BEGIN Input

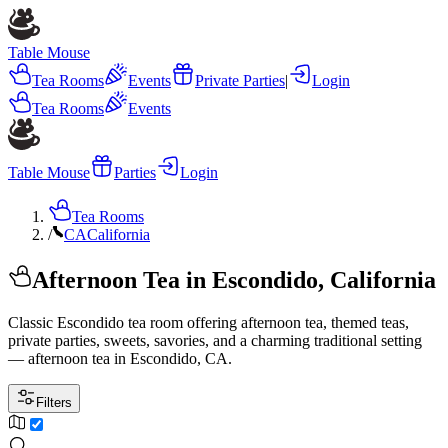
Table Mouse
Tea Rooms
Events
Private Parties
|
Login
Tea Rooms
Events
Table Mouse
Parties
Login
Tea Rooms
/
CA
California
Afternoon Tea in Escondido, California
Classic Escondido tea room offering afternoon tea, themed teas,
private parties, sweets, savories, and a charming traditional setting
— afternoon tea in Escondido, CA.
Filters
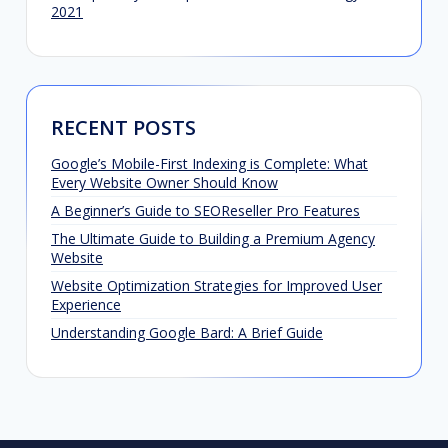
2021
RECENT POSTS
Google’s Mobile-First Indexing is Complete: What
Every Website Owner Should Know
A Beginner’s Guide to SEOReseller Pro Features
The Ultimate Guide to Building a Premium Agency
Website
Website Optimization Strategies for Improved User
Experience
Understanding Google Bard: A Brief Guide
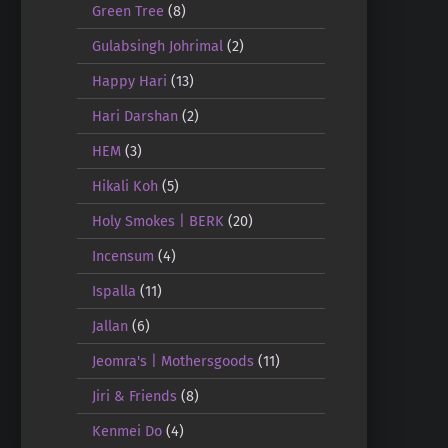
Green Tree
(8)
Gulabsingh Johrimal
(2)
Happy Hari
(13)
Hari Darshan
(2)
HEM
(3)
Hikali Koh
(5)
Holy Smokes | BERK
(20)
Incensum
(4)
Ispalla
(11)
Jallan
(6)
Jeomra's | Mothersgoods
(11)
Jiri & Friends
(8)
Kenmei Do
(4)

END Input

_Exercise_: Take the listing and print it again exactly, but without any pictures.

_Exercise response_:
Table Mouse
Tea Rooms
Events
Private Parties
|
Login
Tea Rooms
Events
Table Mouse
Parties
Login
Tea Rooms
/
CA
California
Afternoon Tea in Escondido, California
Classic Escondido tea room offering afternoon tea, themed teas,
private parties, sweets, savories, and a charming traditional setting
— afternoon tea in Escondido, CA.
Filters
2021
RECENT POSTS
Google’s Mobile-First Indexing is Complete: What
Every Website Owner Should Know
A Beginner’s Guide to SEOReseller Pro Features
The Ultimate Guide to Building a Premium Agency
Website
Website Optimization Strategies for Improved User
Experience
Understanding Google Bard: A Brief Guide
Green Tree
(8)
Gulabsingh Johrimal
(2)
Happy Hari
(13)
Hari Darshan
(2)
HEM
(3)
Hikali Koh
(5)
Holy Smokes | BERK
(20)
Incensum
(4)
Ispalla
(11)
Jallan
(6)
Jeomra's | Mothersgoods
(11)
Jiri & Friends
(8)
Kenmei Do
(4)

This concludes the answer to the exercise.